Overall, the findings offer encouraging evidence of sustained safety and efficacy with longer-term use, said Sachdeva.

“We could see that in the initial 6 weeks, there was a significant separation in the luradisone group compared to the placebo group,” he said.

“And while there was some drop in efficacy in the placebo group in the first 6 weeks, after switching to lurasidone in the open-label part of the study, we see that at 28 weeks, their symptoms improve,” he said.

“Welcome Choice”

Commenting on the findings for Medscape Medical News, Mani Pavuluri, MD, PhD, professor and director of the Pediatric Mood Disorders Program in the Department of Psychiatry at the University of Illinois at Chicago, said the approval of lurasidone for bipolar depression in children and adolescents could be an important addition in a field where treatment options are limited.

“The approval is significant because depression is a larger component of bipolar diathesis, and selective serotonin reuptake inhibitors are often harmful and aggravate mania and mixed episodes,” he told Medscape Medical News.

In addition, “suicide and self-harm are significant in youth bipolar disorder. Therefore, having this indication means we have a safer alternative tool than traditional choices for unipolar depression to treat bipolar depression,” Pavuluri said.

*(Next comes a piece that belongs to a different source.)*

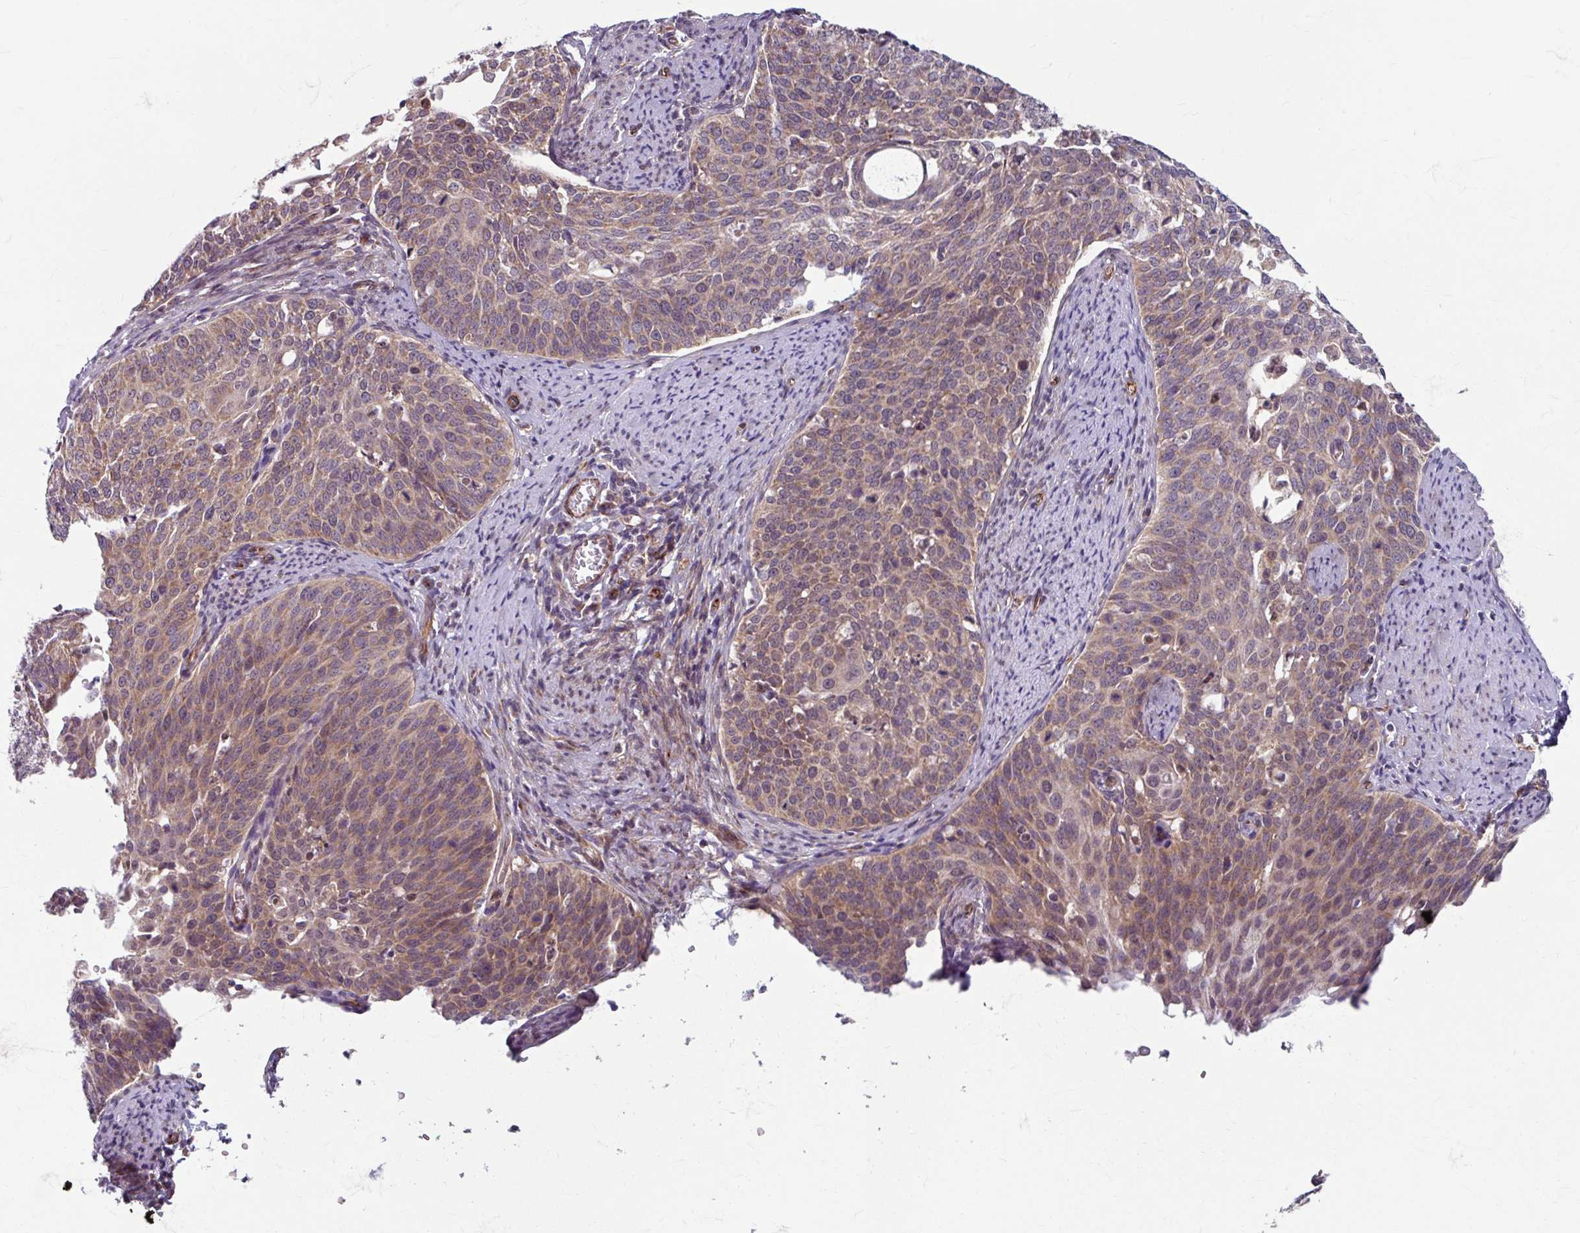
{"staining": {"intensity": "weak", "quantity": "25%-75%", "location": "cytoplasmic/membranous"}, "tissue": "cervical cancer", "cell_type": "Tumor cells", "image_type": "cancer", "snomed": [{"axis": "morphology", "description": "Squamous cell carcinoma, NOS"}, {"axis": "topography", "description": "Cervix"}], "caption": "Squamous cell carcinoma (cervical) stained for a protein (brown) shows weak cytoplasmic/membranous positive staining in about 25%-75% of tumor cells.", "gene": "DAAM2", "patient": {"sex": "female", "age": 44}}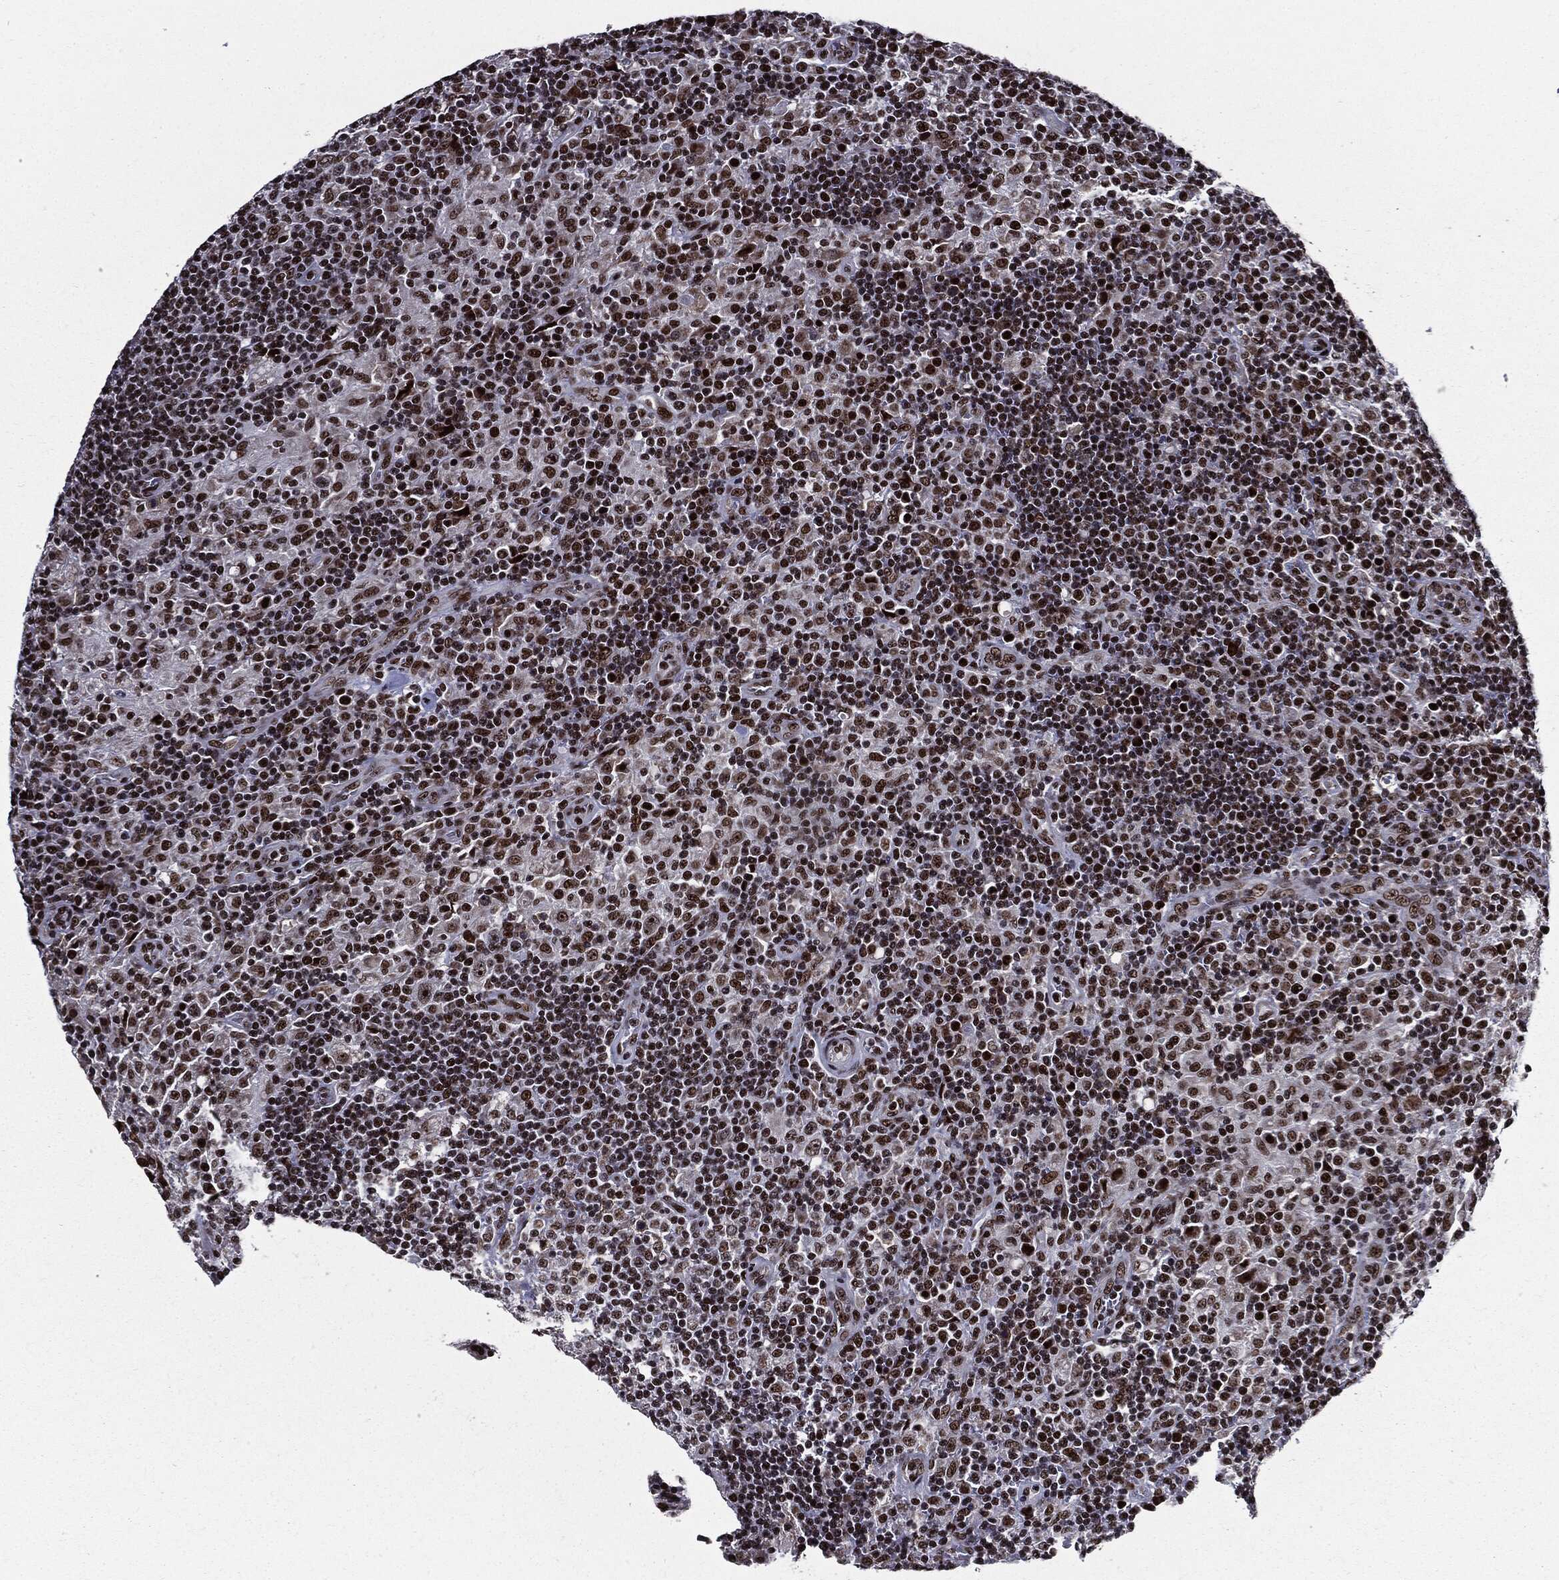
{"staining": {"intensity": "strong", "quantity": ">75%", "location": "nuclear"}, "tissue": "lymphoma", "cell_type": "Tumor cells", "image_type": "cancer", "snomed": [{"axis": "morphology", "description": "Hodgkin's disease, NOS"}, {"axis": "topography", "description": "Lymph node"}], "caption": "The immunohistochemical stain labels strong nuclear positivity in tumor cells of Hodgkin's disease tissue. The protein of interest is stained brown, and the nuclei are stained in blue (DAB (3,3'-diaminobenzidine) IHC with brightfield microscopy, high magnification).", "gene": "ZFP91", "patient": {"sex": "male", "age": 70}}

He noted that although the weight gain data are encouraging and objective, other studies have also demonstrated favorable weight results, yet outcomes in real-world practice have been less favorable.

“We have aripiprazole, for example, where the corresponding industry trial showed no significant weight gain,” said Pavuluri.

“Yet, in clinical practice, we see weight gain on an individual basis with both lurasidone and aripiprazole. There could be individual factors separate from the potential medication effects of H1 and 5HT2c receptor antagonism responsible for potential weight gain,” he said.

Regarding concerns about the use of these types of medications in developing children and adolescents, Pavuluri noted that the benefits of treatment need to be strongly considered, given the seriousness of bipolar depression.

“First of all, if there is a chemical imbalance, you try to set it right with these medications. So in fact, developmentally, you are helping the patient by potentially repairing such an imbalance without leaving them untreated and with resulting incapacity,” he said.

Ultimately, however, the clinician’s challenge is to try to get to the source, or sources, of a patient’s depression and tailor treatment accordingly, said Pavuluri.

“There could be myriad psychosocial factors that need to be addressed which have nothing to do with chemical imbalance,” he said.

“Therefore, a clinician is fully justified in not relying entirely on a drug like lurasidone to treat depression. That said, having a safer agent like lurasidone is a welcome choice.”

The study was sponsored by Sunovion Pharmaceuticals Inc. Dr Sachdeva is an employee of Sunovion. Dr Pavuluri has disclosed no relevant financial relationships.

Anxiety and Depression Association of America (ADAA) 2018. Abstracts S1-085 and S2-061, presented April 6 and 7, 2018.